Start of Block

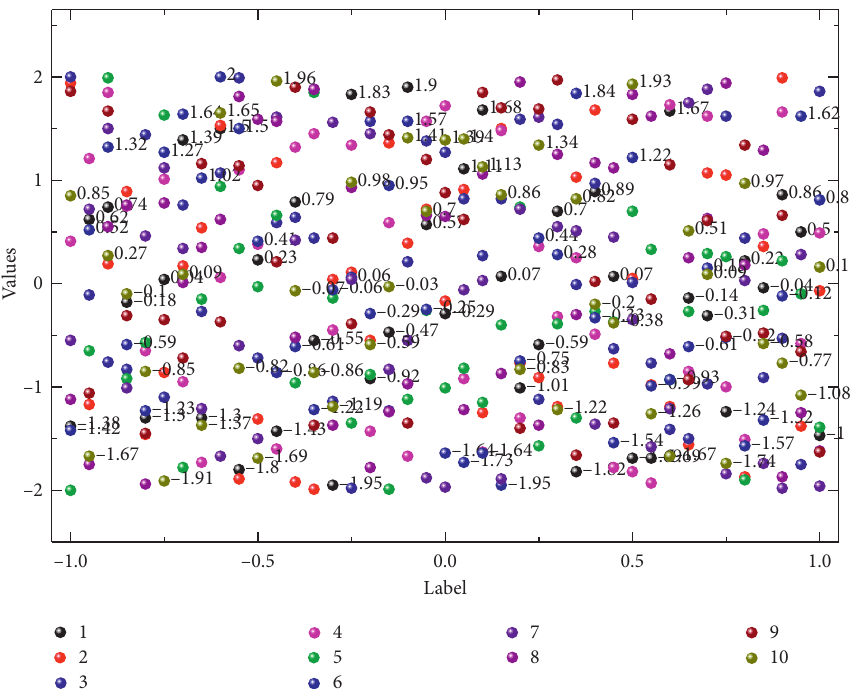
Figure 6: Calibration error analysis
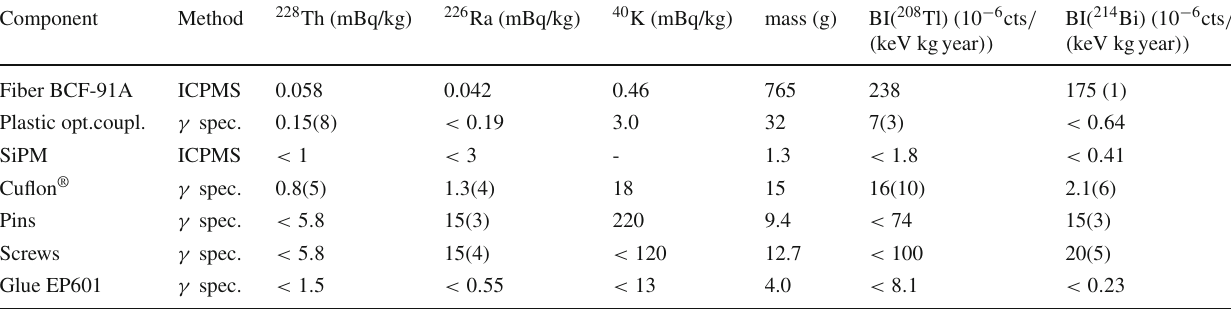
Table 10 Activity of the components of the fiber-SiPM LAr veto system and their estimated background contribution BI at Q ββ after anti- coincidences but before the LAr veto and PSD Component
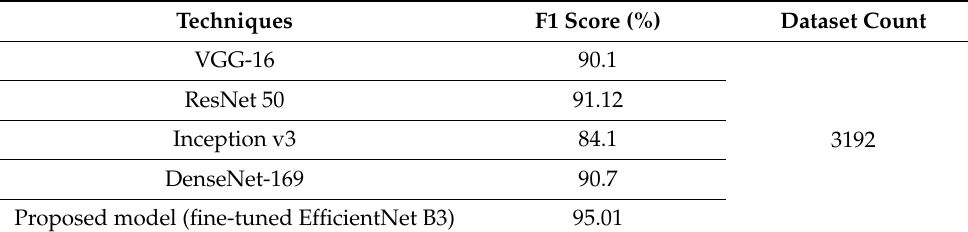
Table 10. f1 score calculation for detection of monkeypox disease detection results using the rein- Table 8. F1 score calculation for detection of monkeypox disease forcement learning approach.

End of Block

__WHAT THIS TASK INVOLVES__: From the first line above to the line containing "Table 10 Activity", repeat each line exactly. Pictures stay out.

__RESULT BELOW__:
Figure 6: Calibration error analysis
Table 10 Activity of the components of the fiber-SiPM LAr veto system and their estimated background contribution BI at Q ββ after anti- coincidences but before the LAr veto and PSD Component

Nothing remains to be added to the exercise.